Document segment
····················

= Open Orthodoxy =

Jewish religious movement

Open Orthodox Judaism is a Jewish religious movement committed to following halakha (Jewish law), emphasizing intellectual openness in Jewish scholarship and practice, and expanding the role of women in Jewish life. The term was coined in 1997 by Rabbi Avi Weiss, who views halakha as permitting more flexibility than normative Orthodox Judaism had traditionally allowed for.

Weiss opened Yeshivat Chovevei Torah (YCT), a men’s rabbinical school, in 1999 and later founded Maharat for training women clergy. In 2007, Weiss co-founded the International Rabbinic Fellowship for Open Orthodox rabbis, and, in 2015, he and Rabbi Asher Lopatin, YCT's president, resigned from the Rabbinical Council of America (RCA). The movement's ordination of women is a source of friction within Orthodox Judaism.

==Overview==
Weiss sought to establish an approach to Orthodox Judaism that emphasizes inclusivity and open-mindedness compared to traditional norms. As a result, he founded new educational institutions aimed at training clergy who could implement this vision: YCT's rabbinical school to train rabbis who would be "open, non-judgmental, knowledgeable, empathetic, and eager to transform Orthodoxy into a movement that meaningfully and respectfully interacts with all Jews, regardless of affiliation, commitment, or background" and, later, Maharat to train equivalent women Jewish clergy and scholars.

In striving for a more "liberal" Orthodox Judaism, Weiss was required to clarify the differences between the Orthodox and non-Orthodox movements within Judaism. He states that all Orthodox Judaism, including Open Orthodoxy, fundamentally differs from Conservative Judaism in three areas:
1. Orthodox Jews believe that the Torah was given by God at Mount Sinai in its current form.
2. Orthodoxy believes that "legal authority is cumulative, and that a contemporary posek [decider] can only issue judgments based on a full history of Jewish legal precedent". In contrast, Conservative Jews believe "precedent provides illustrations of possible positions rather than binding law. Conservatism, therefore, remains free to select whichever position within the prior history appeals to it".
3. Orthodoxy is characterized by ritually observant members who "meticulously keep Shabbat (the Sabbath), Kashrut (the Dietary Laws), Taharat ha-Mishpaḥa (the Laws of Family Purity), and pray three times a day". In contrast, Conservative Judaism "is generally not composed of ritually observant Jews. Thus, only in our community if a 'permissive custom' is accepted, can it be meaningful."

In the matter of conversion to Judaism, Weiss encountered difficulties with being accepted by the Israeli Rabbinate.

=== Terminology ===
Although "Open Orthodox" was widely used in various portions of the movement, that ended in 2017. YCT wrote "'Open Orthodox' is not a term that we use to describe ourselves, nor is it part of any language on our site, mission, marketing materials, etc." The affiliated women's rabbinical seminary, Maharat, also no longer does.

····················

Requirement 1
According to the article on Open Orthodoxy, in what year did Weiss open Yeshivat Chovevei Torah?
Requirement 2
Decide whether each statement agrees with the article on Open Orthodoxy, answering yes or no and quoting the words that settle it: (a) Rabbi Avi Weiss coined the term in 1997. (b) In 2015, Weiss and Rabbi Asher Lopatin joined the Rabbinical Council of America. (c) YCT currently uses "Open Orthodox" to describe itself.
Requirement 3
Write the next part of the article on Open Orthodoxy, starting after its final sentence.
The listing after this point is drawn from a separate source.

Data provided
····················

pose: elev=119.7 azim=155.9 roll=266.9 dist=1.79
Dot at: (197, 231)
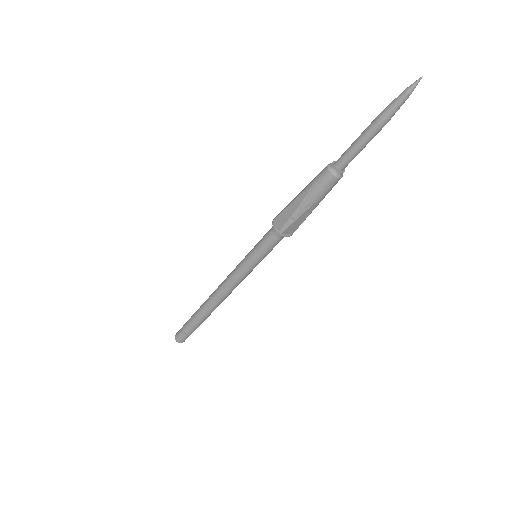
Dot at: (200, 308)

····················

Task result 1
1999

Task result 2
(a) Yes: "The term was coined in 1997 by Rabbi Avi Weiss"
(b) No: "in 2015, he and Rabbi Asher Lopatin, YCT's president, resigned from the Rabbinical Council of America (RCA)"
(c) No: "'Open Orthodox' is not a term that we use to describe ourselves"

Task result 3
Sylvia Barack Fishman, a professor of Judaic studies at Brandeis University, stated that some critics use the term "Open Orthodox" derogatorily rather than descriptively to delegitimize Modern Orthodox Jewish leaders, institutions, and laypersons who support women’s leadership in Judaism.

== Institutions==
=== Yeshivat Chovevei Torah ===

In 1999 Weiss founded Yeshivat Chovevei Torah Rabbinical School (YCT), which is currently located in the Riverdale section of the Bronx, New York. Following its opening as a yeshiva, a rabbinical school was opened in September 2000 with its first class of seven students. While the institution today described itself as Modern Orthodox, YCT, until 2017, described itself as an "Open Orthodox," and its mission statement made heavy use of the term its founder Weiss had coined.

Controversies over YCT came to a head when in 2006 YCT applied for membership in the Rabbinical Council of America, the rabbinical body affiliated with the Orthodox Union, the largest North American Modern and Centrist Orthodox body. YCT subsequently withdrew their application when it became apparent that the application would be denied.

The Yeshivat Chovevei Torah Rabbinical School (YCT) states on its website that it is Modern Orthodox rabbinical school.

=== International Rabbinic Fellowship ===

The International Rabbinic Fellowship (IRF) is a Modern Orthodox rabbinical organization founded by Rabbis Avi Weiss and Marc D. Angel in 2007. The group is open to graduates of Yeshivat Chovevei Torah. The group's current president is Rabbi Yonah Berman. The group is noted for being the only Orthodox rabbinical association to admit women rabbis as members.

== Religious positions ==
=== Ordination of women ===
In May 2009, Weiss announced the opening of Yeshivat Maharat, a new school to train women as Maharat, an acronym for the Hebrew מנהיגה הלכתית רוחנית תורנית (halakhic, spiritual, and Torah leader), a title he created for a female version of a rabbi. The school's mission, according to its website, is "to train Orthodox women as spiritual leaders and halakhic authorities" in a four-year full-time course. Sara Hurwitz was appointed dean of Yeshivat Maharat. On June 16, 2013 the first class of female maharats graduated from Yeshivat Maharat.

==== Sara Hurwitz ====

In June 2009 Weiss ordained Sara Hurwitz as rabbi, giving her the title of Maharat. She was the first formally ordained Open Orthodox woman.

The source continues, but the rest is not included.